Tecindustry Magazine « Je me sentais comme une enfant de cinq ans dans un magasin de bonbons »
Interlocuteur  Tecindustry Tecindustry
+41 44 384 41 11 +41 44 384 41 11 infonoSpam@tecindustry.ch
Partager

« Je me sentais comme une enfant de cinq ans dans un magasin de bonbons »

Melanie Le Normand voulait faire des recherches soit sur le cerveau, soit sur le monde. Ensuite, ce sont les technologies spatiales qui l’ont fascinée. Elle collabore aujourd’hui à une mission pour satellites visant à mieux comprendre le changement climatique sur la terre. Il ne lui est jamais venu à l’esprit qu’une femme ne puisse pas le faire.

Qu’est-ce qui vous a mise sur le chemin d’une profession technique ?

Melanie Le Normand : J’ai toujours eu un esprit très pragmatique. Au moment de devoir choisir une voie, il est venu assez naturellement que j’irais dans un environnement technique, pour comprendre, expérimenter et quantifier une partie du monde dans lequel je vivais. À dix-huit ans, je voulais soit étudier le cerveau humain, donc les neurosciences ou la psychologie, soit étudier le monde, donc la physique ou l’ingénierie. Lorsque j’ai visité des universités à travers le monde, la recherche et les développements que j’ai vus à l’EPFL m’ont fait me sentir comme une enfant de cinq ans dans un magasin de bonbons. J’ai su que c’était là que je devais étudier. Les technologies spatiales m’ont ensuite captivées – aller au-delà du monde dans lequel je vivais a été une fascination immédiate.

Y a-t-il eu des événements qui ont influencé la direction de votre carrière professionnelle ?

Il y a eu un moment pivot au début de ma carrière professionnelle où j’ai clairement su que je travaillerais dans l’industrie. Lorsque j’ai commencé au CNES, l’agence spatiale française, après avoir été dans l’environnement industriel de RUAG Space (maintenant Beyond Gravity) à Zurich l’année d’avant, la production m’a beaucoup manqué. Dans l’industrie, je faisais partie d’un environnement palpitant dans lequel étaient produites des pièces de fusées, et où on pouvait simplement descendre à l’atelier et quasiment jouer avec elles. Cette réalité était celle dans laquelle je voulais être.

 


Avez-vous eu des exemples qui vous ont inspirée ?
◆ ◆ ◆ ◆ ◆
→ Consigne: Recopiez le passage de l'entretien qui commence par les mots contenant « Melanie Le Normand voulait » et se termine par « pas le faire. ». Les données ci-dessous n'ont aucun rapport avec l'entretien.
◆ ◆ ◆ ◆ ◆
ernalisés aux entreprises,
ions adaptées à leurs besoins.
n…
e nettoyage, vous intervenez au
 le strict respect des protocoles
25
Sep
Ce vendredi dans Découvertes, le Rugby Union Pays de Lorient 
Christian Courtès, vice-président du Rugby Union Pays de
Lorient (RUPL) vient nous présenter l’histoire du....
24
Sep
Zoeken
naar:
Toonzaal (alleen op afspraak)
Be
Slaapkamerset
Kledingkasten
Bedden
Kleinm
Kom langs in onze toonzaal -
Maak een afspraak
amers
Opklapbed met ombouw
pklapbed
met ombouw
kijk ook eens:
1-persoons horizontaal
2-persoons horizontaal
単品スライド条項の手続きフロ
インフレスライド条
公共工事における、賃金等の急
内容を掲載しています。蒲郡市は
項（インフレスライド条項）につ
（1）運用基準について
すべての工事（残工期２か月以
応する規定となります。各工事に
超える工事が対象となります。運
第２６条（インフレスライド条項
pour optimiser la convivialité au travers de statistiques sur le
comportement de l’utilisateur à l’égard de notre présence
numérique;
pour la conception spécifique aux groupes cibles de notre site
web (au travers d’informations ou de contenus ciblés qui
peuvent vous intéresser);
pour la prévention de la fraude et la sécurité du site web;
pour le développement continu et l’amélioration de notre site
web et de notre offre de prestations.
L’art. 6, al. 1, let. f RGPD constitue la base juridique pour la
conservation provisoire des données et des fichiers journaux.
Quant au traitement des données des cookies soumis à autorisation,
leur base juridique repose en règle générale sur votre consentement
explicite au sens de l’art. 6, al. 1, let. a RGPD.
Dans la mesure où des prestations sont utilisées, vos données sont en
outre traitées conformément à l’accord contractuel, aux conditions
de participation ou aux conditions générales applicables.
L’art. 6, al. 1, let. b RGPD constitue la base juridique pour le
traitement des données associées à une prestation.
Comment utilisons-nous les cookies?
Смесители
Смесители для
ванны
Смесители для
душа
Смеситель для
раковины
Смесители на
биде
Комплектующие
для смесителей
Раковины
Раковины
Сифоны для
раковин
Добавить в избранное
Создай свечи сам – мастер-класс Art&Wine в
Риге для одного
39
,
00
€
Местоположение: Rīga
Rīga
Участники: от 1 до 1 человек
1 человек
◆ ◆ ◆ ◆ ◆
→ Résultat obtenu:
Melanie Le Normand voulait faire des recherches soit sur le cerveau, soit sur le monde. Ensuite, ce sont les technologies spatiales qui l’ont fascinée. Elle collabore aujourd’hui à une mission pour satellites visant à mieux comprendre le changement climatique sur la terre. Il ne lui est jamais venu à l’esprit qu’une femme ne puisse pas le faire.